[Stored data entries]
□ □ □ □

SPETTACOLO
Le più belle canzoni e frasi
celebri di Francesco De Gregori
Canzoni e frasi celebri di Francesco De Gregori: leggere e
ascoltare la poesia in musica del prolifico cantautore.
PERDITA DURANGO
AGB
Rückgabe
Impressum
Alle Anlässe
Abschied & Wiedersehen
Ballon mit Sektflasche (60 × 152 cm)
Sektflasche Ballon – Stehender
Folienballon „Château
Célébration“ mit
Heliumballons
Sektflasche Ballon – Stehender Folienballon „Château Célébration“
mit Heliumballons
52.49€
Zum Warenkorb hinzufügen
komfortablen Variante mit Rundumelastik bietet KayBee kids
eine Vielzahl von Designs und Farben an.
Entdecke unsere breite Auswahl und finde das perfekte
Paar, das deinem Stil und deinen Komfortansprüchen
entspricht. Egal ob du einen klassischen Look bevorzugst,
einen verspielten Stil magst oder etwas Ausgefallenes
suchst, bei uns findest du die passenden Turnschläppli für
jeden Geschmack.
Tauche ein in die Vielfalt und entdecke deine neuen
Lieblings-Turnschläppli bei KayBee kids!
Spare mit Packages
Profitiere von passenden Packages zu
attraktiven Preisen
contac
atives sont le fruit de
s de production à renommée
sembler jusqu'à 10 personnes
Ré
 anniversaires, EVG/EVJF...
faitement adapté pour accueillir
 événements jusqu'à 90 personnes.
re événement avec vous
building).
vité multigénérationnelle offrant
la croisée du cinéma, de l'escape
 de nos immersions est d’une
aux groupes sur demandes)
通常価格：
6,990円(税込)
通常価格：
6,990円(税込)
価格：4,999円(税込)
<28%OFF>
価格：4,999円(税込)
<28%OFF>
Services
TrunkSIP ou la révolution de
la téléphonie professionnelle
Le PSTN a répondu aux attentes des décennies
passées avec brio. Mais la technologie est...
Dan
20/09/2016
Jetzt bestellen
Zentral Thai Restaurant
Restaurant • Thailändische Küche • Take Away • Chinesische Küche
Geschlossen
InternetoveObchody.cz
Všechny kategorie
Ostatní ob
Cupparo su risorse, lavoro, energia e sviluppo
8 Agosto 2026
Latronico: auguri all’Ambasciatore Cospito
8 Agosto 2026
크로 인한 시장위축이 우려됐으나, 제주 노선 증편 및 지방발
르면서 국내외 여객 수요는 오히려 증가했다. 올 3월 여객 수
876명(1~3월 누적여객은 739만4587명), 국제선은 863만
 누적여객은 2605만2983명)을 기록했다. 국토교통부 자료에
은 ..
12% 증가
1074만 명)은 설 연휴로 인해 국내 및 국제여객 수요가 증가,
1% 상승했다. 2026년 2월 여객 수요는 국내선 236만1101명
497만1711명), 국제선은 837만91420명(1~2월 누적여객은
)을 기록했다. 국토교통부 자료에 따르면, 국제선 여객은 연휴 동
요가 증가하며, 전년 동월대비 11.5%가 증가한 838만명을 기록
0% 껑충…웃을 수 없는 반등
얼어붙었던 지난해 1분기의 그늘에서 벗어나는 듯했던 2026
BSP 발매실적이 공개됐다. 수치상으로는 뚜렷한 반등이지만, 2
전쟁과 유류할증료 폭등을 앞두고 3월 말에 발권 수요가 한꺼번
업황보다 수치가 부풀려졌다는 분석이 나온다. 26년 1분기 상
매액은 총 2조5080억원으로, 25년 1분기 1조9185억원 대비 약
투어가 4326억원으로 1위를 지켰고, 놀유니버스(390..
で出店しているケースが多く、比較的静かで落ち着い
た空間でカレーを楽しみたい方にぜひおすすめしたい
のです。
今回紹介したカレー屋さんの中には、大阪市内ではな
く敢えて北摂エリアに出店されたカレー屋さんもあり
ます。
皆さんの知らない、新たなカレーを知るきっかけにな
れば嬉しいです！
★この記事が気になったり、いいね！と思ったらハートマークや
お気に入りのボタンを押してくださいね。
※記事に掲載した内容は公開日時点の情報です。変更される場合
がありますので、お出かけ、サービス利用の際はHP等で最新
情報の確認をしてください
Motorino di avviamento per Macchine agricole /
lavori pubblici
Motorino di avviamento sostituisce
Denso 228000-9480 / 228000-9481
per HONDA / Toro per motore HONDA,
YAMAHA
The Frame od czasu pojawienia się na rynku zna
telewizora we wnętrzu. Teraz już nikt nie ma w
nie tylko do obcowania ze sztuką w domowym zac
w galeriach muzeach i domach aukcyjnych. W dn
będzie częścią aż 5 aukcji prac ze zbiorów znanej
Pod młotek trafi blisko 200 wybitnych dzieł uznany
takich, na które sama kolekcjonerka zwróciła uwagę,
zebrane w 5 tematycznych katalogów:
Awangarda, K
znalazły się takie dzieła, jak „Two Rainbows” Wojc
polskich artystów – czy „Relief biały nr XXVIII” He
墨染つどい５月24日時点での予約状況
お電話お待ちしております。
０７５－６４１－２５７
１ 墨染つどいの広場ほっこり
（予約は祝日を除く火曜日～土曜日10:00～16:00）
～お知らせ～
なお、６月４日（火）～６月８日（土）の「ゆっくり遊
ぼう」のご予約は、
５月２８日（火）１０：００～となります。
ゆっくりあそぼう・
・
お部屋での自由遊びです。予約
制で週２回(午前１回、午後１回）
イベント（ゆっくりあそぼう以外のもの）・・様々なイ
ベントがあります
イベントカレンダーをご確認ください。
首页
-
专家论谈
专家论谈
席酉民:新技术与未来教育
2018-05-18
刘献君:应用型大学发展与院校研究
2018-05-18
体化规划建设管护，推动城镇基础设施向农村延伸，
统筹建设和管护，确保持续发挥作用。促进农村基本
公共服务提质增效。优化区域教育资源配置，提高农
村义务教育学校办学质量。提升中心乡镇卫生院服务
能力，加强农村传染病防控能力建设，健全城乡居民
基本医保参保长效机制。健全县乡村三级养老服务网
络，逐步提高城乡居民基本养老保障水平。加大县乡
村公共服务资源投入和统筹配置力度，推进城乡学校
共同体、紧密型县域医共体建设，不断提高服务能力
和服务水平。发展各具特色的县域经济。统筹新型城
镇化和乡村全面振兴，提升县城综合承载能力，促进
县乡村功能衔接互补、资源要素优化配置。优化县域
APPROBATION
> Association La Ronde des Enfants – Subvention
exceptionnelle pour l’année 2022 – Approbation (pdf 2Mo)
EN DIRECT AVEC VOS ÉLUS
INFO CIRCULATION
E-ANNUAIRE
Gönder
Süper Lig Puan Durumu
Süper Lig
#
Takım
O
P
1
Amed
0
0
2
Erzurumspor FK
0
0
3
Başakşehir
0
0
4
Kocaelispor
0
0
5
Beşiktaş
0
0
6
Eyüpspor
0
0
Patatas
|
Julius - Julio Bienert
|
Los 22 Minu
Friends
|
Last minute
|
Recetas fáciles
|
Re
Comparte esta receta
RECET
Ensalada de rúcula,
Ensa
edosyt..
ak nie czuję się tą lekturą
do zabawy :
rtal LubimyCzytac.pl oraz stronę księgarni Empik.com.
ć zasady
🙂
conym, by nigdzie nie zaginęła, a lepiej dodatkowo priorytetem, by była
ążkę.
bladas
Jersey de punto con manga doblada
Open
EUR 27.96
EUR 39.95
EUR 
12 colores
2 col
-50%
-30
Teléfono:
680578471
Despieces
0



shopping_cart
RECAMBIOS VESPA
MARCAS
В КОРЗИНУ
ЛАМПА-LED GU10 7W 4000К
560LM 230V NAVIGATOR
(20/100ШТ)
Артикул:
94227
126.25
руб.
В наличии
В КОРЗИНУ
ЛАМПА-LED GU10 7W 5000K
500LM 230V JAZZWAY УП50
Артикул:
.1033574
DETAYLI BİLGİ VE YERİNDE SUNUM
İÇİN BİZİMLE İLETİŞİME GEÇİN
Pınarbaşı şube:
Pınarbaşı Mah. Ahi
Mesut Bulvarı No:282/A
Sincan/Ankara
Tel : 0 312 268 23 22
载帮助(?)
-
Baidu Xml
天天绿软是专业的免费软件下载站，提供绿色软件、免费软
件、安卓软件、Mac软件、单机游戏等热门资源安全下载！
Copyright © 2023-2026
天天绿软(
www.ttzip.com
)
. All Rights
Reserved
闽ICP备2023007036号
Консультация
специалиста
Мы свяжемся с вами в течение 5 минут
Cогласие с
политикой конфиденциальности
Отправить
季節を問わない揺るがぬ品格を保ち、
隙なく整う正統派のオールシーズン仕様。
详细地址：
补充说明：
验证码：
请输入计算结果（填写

□ □ □ □

WHAT YOU SHOULD DO: Repeat only what lies between the first line of the data and the line containing "vité multigénérationnelle offrant", both of those lines included, exactly as it stands.

RESPONSE FOR THIS EXERCISE:
SPETTACOLO
Le più belle canzoni e frasi
celebri di Francesco De Gregori
Canzoni e frasi celebri di Francesco De Gregori: leggere e
ascoltare la poesia in musica del prolifico cantautore.
PERDITA DURANGO
AGB
Rückgabe
Impressum
Alle Anlässe
Abschied & Wiedersehen
Ballon mit Sektflasche (60 × 152 cm)
Sektflasche Ballon – Stehender
Folienballon „Château
Célébration“ mit
Heliumballons
Sektflasche Ballon – Stehender Folienballon „Château Célébration“
mit Heliumballons
52.49€
Zum Warenkorb hinzufügen
komfortablen Variante mit Rundumelastik bietet KayBee kids
eine Vielzahl von Designs und Farben an.
Entdecke unsere breite Auswahl und finde das perfekte
Paar, das deinem Stil und deinen Komfortansprüchen
entspricht. Egal ob du einen klassischen Look bevorzugst,
einen verspielten Stil magst oder etwas Ausgefallenes
suchst, bei uns findest du die passenden Turnschläppli für
jeden Geschmack.
Tauche ein in die Vielfalt und entdecke deine neuen
Lieblings-Turnschläppli bei KayBee kids!
Spare mit Packages
Profitiere von passenden Packages zu
attraktiven Preisen
contac
atives sont le fruit de
s de production à renommée
sembler jusqu'à 10 personnes
Ré
 anniversaires, EVG/EVJF...
faitement adapté pour accueillir
 événements jusqu'à 90 personnes.
re événement avec vous
building).
vité multigénérationnelle offrant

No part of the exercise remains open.